* _ASSIGNED TASK A_
In the forum post, reproduce the passage between "I think it would" and "by being ubiquitous.", inclusive, substituting "multiprocessing" for "parallel computing".
* _ASSIGNED TASK B_
According to the forum post, what was Excelvision's most lasting legacy?

* _TEXT BLOCK_

◆ ◆ ◆ ◆ ◆ ◆ ◆

I think it would be better to have some young TI engineers (darn I can't think of any names off the top of my head) that know what the TMS 3200x0 series can do pull a Wozniak/Jobs (or a Hewlett/Packard if you would rather) and build a parallel Desktop in the '83-'84 time frame (i.e., within a year or so after the TMS32010 was released).

That would probably be a better POD to get parallel computing a jump start - it would also get a cool new desk top about the time I was seriously studying up computer science and electronics! I like that!

Tom.
 
I'm planning a timeline in Alien Space Bats in which I (and a couple of ther people time travel back to the late '60s in order to bring about a better computing landscape by using knowlege of what works and what doesn't. The idea is to make computer hardware that succedes becouse it works, rather than becomes ubiquitous by being ubiquitous.

By all means out the link and give me your thoughts either here, there, or by PM.

Oh, and by the way, there was this French company called Excelvision that made computers based on TI hardware (8 and 16 bit computers using the TMS 7010 and 9900 series CPUS for home, TMS 320x0 DSPs for business and workstations) and turned them into networked smart terminals. They went under when after the general election of 1988, the French government reneged on several contracts and their stock was then massively short sold for four weeks straight, preventing any way to raise new capital. Their most lasting legacy was the architecture of Midway's "Letter Unit" series of arcade hardware.

◆ ◆ ◆ ◆ ◆ ◆ ◆

* _SUPPLIED MATERIAL_
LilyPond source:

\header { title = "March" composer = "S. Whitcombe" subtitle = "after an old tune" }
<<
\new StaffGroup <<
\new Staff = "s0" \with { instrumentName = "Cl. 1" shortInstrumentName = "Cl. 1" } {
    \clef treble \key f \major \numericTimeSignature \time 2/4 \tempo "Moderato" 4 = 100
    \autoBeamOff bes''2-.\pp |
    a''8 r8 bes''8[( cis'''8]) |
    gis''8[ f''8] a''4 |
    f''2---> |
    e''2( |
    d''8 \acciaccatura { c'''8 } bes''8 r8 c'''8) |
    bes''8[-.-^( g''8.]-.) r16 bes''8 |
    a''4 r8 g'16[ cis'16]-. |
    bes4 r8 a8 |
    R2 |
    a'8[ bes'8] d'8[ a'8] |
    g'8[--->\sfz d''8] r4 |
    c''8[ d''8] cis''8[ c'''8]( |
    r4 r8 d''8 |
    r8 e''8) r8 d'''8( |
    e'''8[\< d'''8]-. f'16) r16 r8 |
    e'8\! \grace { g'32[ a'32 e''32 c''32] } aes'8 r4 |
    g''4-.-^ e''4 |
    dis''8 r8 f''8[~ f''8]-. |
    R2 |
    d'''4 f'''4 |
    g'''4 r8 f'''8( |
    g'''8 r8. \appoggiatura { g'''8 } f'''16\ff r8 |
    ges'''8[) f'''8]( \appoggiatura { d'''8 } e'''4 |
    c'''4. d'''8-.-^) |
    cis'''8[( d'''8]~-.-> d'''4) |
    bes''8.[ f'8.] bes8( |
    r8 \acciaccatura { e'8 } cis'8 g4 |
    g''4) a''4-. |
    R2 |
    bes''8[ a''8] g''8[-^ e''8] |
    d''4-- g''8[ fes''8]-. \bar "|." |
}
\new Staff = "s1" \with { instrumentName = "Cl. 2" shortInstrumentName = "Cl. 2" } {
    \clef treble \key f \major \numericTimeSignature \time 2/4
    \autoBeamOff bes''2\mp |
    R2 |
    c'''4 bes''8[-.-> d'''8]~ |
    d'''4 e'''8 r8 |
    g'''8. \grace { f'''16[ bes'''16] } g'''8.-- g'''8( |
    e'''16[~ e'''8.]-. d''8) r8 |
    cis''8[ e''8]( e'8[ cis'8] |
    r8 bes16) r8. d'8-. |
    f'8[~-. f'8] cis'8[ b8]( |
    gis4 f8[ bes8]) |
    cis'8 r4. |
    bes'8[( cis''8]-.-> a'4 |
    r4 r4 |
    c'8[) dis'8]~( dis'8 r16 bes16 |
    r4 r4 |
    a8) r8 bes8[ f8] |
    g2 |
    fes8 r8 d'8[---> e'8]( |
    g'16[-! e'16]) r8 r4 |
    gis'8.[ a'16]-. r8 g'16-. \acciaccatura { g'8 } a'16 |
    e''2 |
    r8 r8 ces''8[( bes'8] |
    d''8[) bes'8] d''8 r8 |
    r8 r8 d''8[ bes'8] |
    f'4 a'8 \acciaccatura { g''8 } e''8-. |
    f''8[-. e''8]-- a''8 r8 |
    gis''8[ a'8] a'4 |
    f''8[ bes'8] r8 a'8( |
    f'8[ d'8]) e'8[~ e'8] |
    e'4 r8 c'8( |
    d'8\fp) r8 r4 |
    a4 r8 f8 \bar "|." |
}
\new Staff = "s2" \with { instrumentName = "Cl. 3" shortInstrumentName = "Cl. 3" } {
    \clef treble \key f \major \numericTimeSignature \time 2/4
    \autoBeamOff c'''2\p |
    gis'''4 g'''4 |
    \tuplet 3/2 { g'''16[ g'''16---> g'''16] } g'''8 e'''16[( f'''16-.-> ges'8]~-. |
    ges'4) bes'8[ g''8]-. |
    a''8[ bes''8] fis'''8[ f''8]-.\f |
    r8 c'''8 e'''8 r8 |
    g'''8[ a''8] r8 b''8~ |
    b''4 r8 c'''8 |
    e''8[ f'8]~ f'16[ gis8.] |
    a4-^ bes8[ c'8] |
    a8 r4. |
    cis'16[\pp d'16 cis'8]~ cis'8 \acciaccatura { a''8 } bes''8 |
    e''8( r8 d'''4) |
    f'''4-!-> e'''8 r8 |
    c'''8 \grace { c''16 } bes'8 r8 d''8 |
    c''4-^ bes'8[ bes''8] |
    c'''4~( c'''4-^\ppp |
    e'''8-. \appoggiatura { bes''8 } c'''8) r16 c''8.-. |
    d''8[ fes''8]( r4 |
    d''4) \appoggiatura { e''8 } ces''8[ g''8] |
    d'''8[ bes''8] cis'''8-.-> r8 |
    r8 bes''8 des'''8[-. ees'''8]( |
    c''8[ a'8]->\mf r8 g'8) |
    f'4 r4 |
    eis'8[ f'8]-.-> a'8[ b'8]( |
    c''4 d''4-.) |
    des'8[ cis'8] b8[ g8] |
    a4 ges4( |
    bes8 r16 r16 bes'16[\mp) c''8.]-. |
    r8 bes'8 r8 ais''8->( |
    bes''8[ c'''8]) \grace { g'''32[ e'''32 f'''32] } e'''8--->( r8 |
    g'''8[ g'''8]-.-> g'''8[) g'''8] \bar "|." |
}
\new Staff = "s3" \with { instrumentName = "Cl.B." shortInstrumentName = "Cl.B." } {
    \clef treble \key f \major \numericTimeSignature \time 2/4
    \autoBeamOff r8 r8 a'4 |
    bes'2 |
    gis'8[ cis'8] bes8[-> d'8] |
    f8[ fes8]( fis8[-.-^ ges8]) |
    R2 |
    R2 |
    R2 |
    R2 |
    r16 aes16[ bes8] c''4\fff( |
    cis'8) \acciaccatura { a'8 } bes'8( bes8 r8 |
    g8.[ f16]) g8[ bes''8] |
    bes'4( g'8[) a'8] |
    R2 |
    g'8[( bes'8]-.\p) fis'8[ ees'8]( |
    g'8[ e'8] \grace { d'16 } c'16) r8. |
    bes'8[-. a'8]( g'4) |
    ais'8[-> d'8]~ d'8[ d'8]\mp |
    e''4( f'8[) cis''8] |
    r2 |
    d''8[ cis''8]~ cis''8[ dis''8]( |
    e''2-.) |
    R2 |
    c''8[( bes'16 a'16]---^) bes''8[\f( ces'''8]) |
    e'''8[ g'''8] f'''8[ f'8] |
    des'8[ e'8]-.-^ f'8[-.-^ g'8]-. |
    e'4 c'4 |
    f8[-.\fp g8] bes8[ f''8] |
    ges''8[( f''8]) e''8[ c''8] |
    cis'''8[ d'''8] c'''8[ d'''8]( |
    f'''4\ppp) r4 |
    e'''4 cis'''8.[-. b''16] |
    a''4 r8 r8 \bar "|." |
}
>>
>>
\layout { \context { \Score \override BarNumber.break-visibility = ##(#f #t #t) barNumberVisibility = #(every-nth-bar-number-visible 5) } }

◆ ◆ ◆ ◆ ◆ ◆ ◆

* _ANSWER BOX A_
I think it would be better to have some young TI engineers (darn I can't think of any names off the top of my head) that know what the TMS 3200x0 series can do pull a Wozniak/Jobs (or a Hewlett/Packard if you would rather) and build a parallel Desktop in the '83-'84 time frame (i.e., within a year or so after the TMS32010 was released).

That would probably be a better POD to get multiprocessing a jump start - it would also get a cool new desk top about the time I was seriously studying up computer science and electronics! I like that!

Tom.
 
I'm planning a timeline in Alien Space Bats in which I (and a couple of ther people time travel back to the late '60s in order to bring about a better computing landscape by using knowlege of what works and what doesn't. The idea is to make computer hardware that succedes becouse it works, rather than becomes ubiquitous by being ubiquitous.

* _ANSWER BOX B_
The architecture of Midway's "Letter Unit" series of arcade hardware.